Outras comunidades sob domínio do tráfico também apresentam pontos semelhantes. Segundo a Polícia Civil, favelas do Complexo da Maré, controladas tanto pelo TCP quanto pelo Comando Vermelho (CV), já contam com estruturas para recarga de carros elétricos. Facções também instalaram pontos nos complexos da Penha, Alemão e Chapadão. O abastecimento é feito conectando os veículos diretamente a postes de energia, sem custo para os criminosos e evitando a exposição em postos de combustível.

O secretário de Polícia Civil do Rio, delegado Felipe Curi, confirmou o aumento dos roubos de carros elétricos e a descoberta de pontos de recarga em favelas. Em 2023, agentes encontraram um wallbox — carregador fixo residencial — instalado por traficantes na Penha, utilizado para abastecer veículos avaliados em mais de R$ 200 mil.

— A principal vantagem do carro elétrico para o crime é a possibilidade de recarga dentro da própria comunidade, evitando deslocamentos e a compra de combustível — explica Curi.

Roubos em crescimento

O aumento dos roubos desses veículos pode estar relacionado à expansão das vendas no estado.
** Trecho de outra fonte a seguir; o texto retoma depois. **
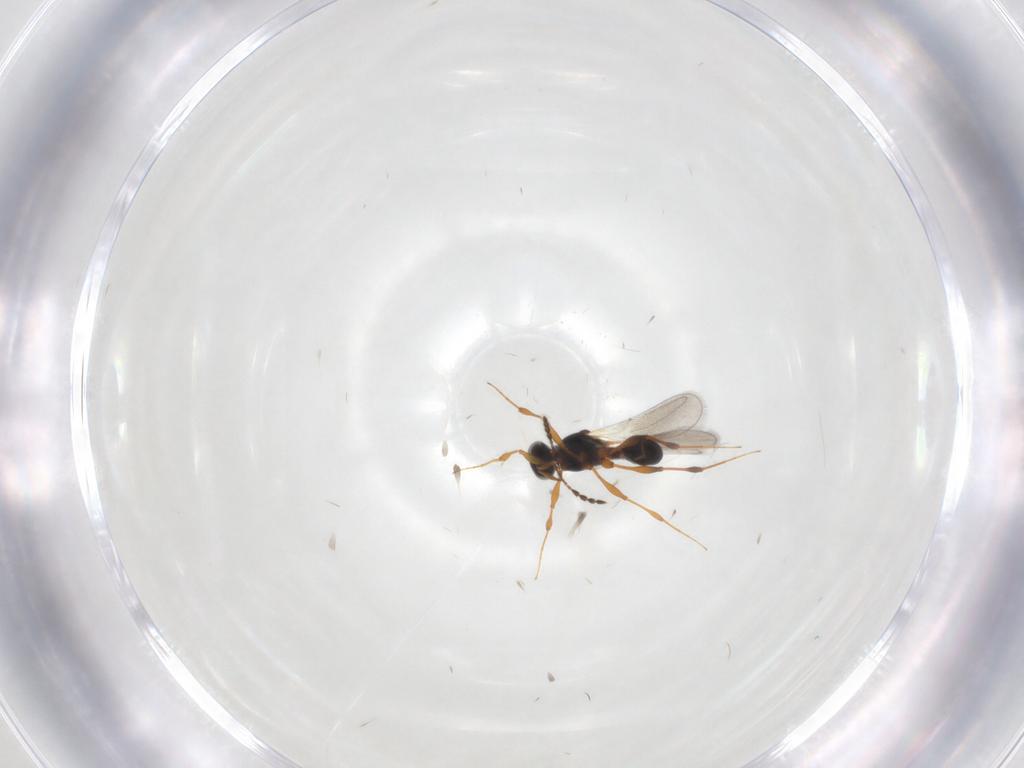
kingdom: Animalia
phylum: Arthropoda
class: Insecta
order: Hymenoptera
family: Platygastridae
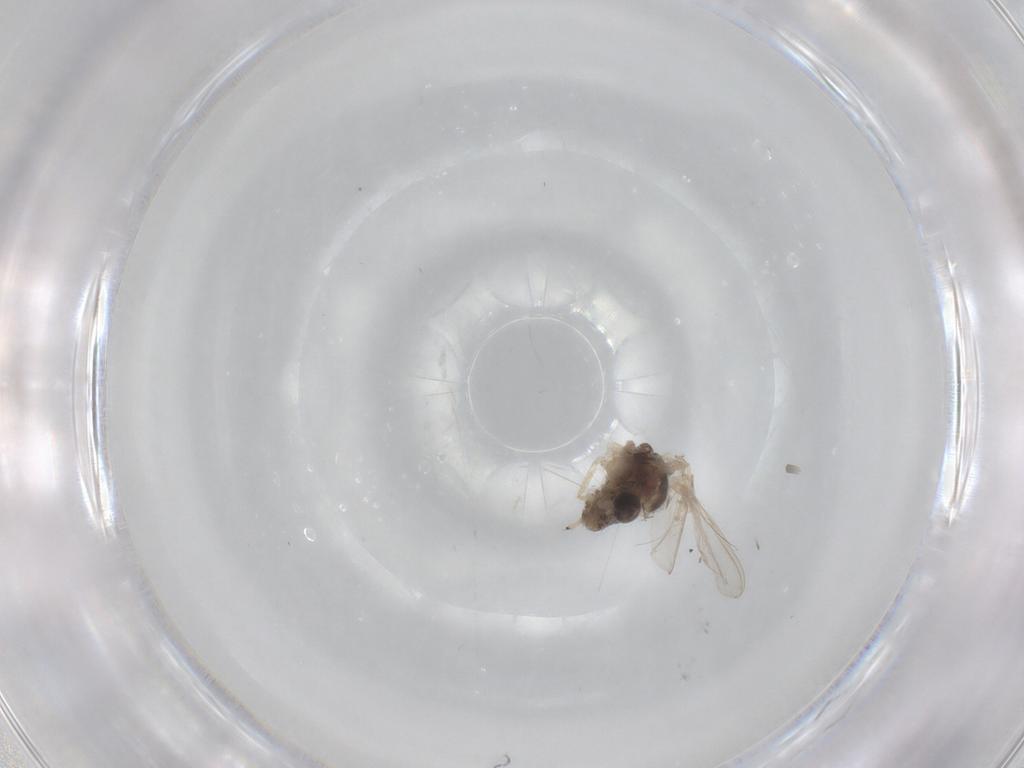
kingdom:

Segundo a Associação Brasileira do Veículo Elétrico, em 2024 foram vendidos 12.754 carros elétricos no Rio; no ano seguinte, o número saltou quase 60%, chegando a 20.262 unidades.

Outra possível explicação, segundo policiais, seria uma retaliação dos criminosos após operações recentes, como a da Penha em outubro do ano passado, que resultou em 117 mortes, e a Barricada Zero, em novembro. Após essas ações, traficantes teriam sido orientados a intensificar os roubos de veículos, incluindo elétricos.

Como parte do combate ao crime, a Operação Torniquete segue em andamento diariamente no estado. O secretário Felipe Curi destaca que a atenção agora se volta para cidades da Baixada Fluminense, especialmente Duque de Caxias, que lidera o ranking estadual de roubos de veículos. Entre janeiro e novembro de 2023, a 59ª DP (Duque de Caxias) registrou 1.232 ocorrências desse tipo.

Foco na Baixada

Relatório interno da Polícia Civil, baseado em apenas uma marca de carro elétrico, aponta 54 ocorrências na Baixada Fluminense em 2023, sendo 13 delas em Duque de Caxias.

Em nota, a Light informou que “em parceria com as forças de segurança, combate diariamente fraudes e irregularidades em sua rede elétrica”. A empresa afirmou ainda estar atenta a novos métodos de uso indevido da rede para recarga de veículos elétricos e que avalia estratégias técnicas e operacionais para enfrentar esse tipo de ocorrência.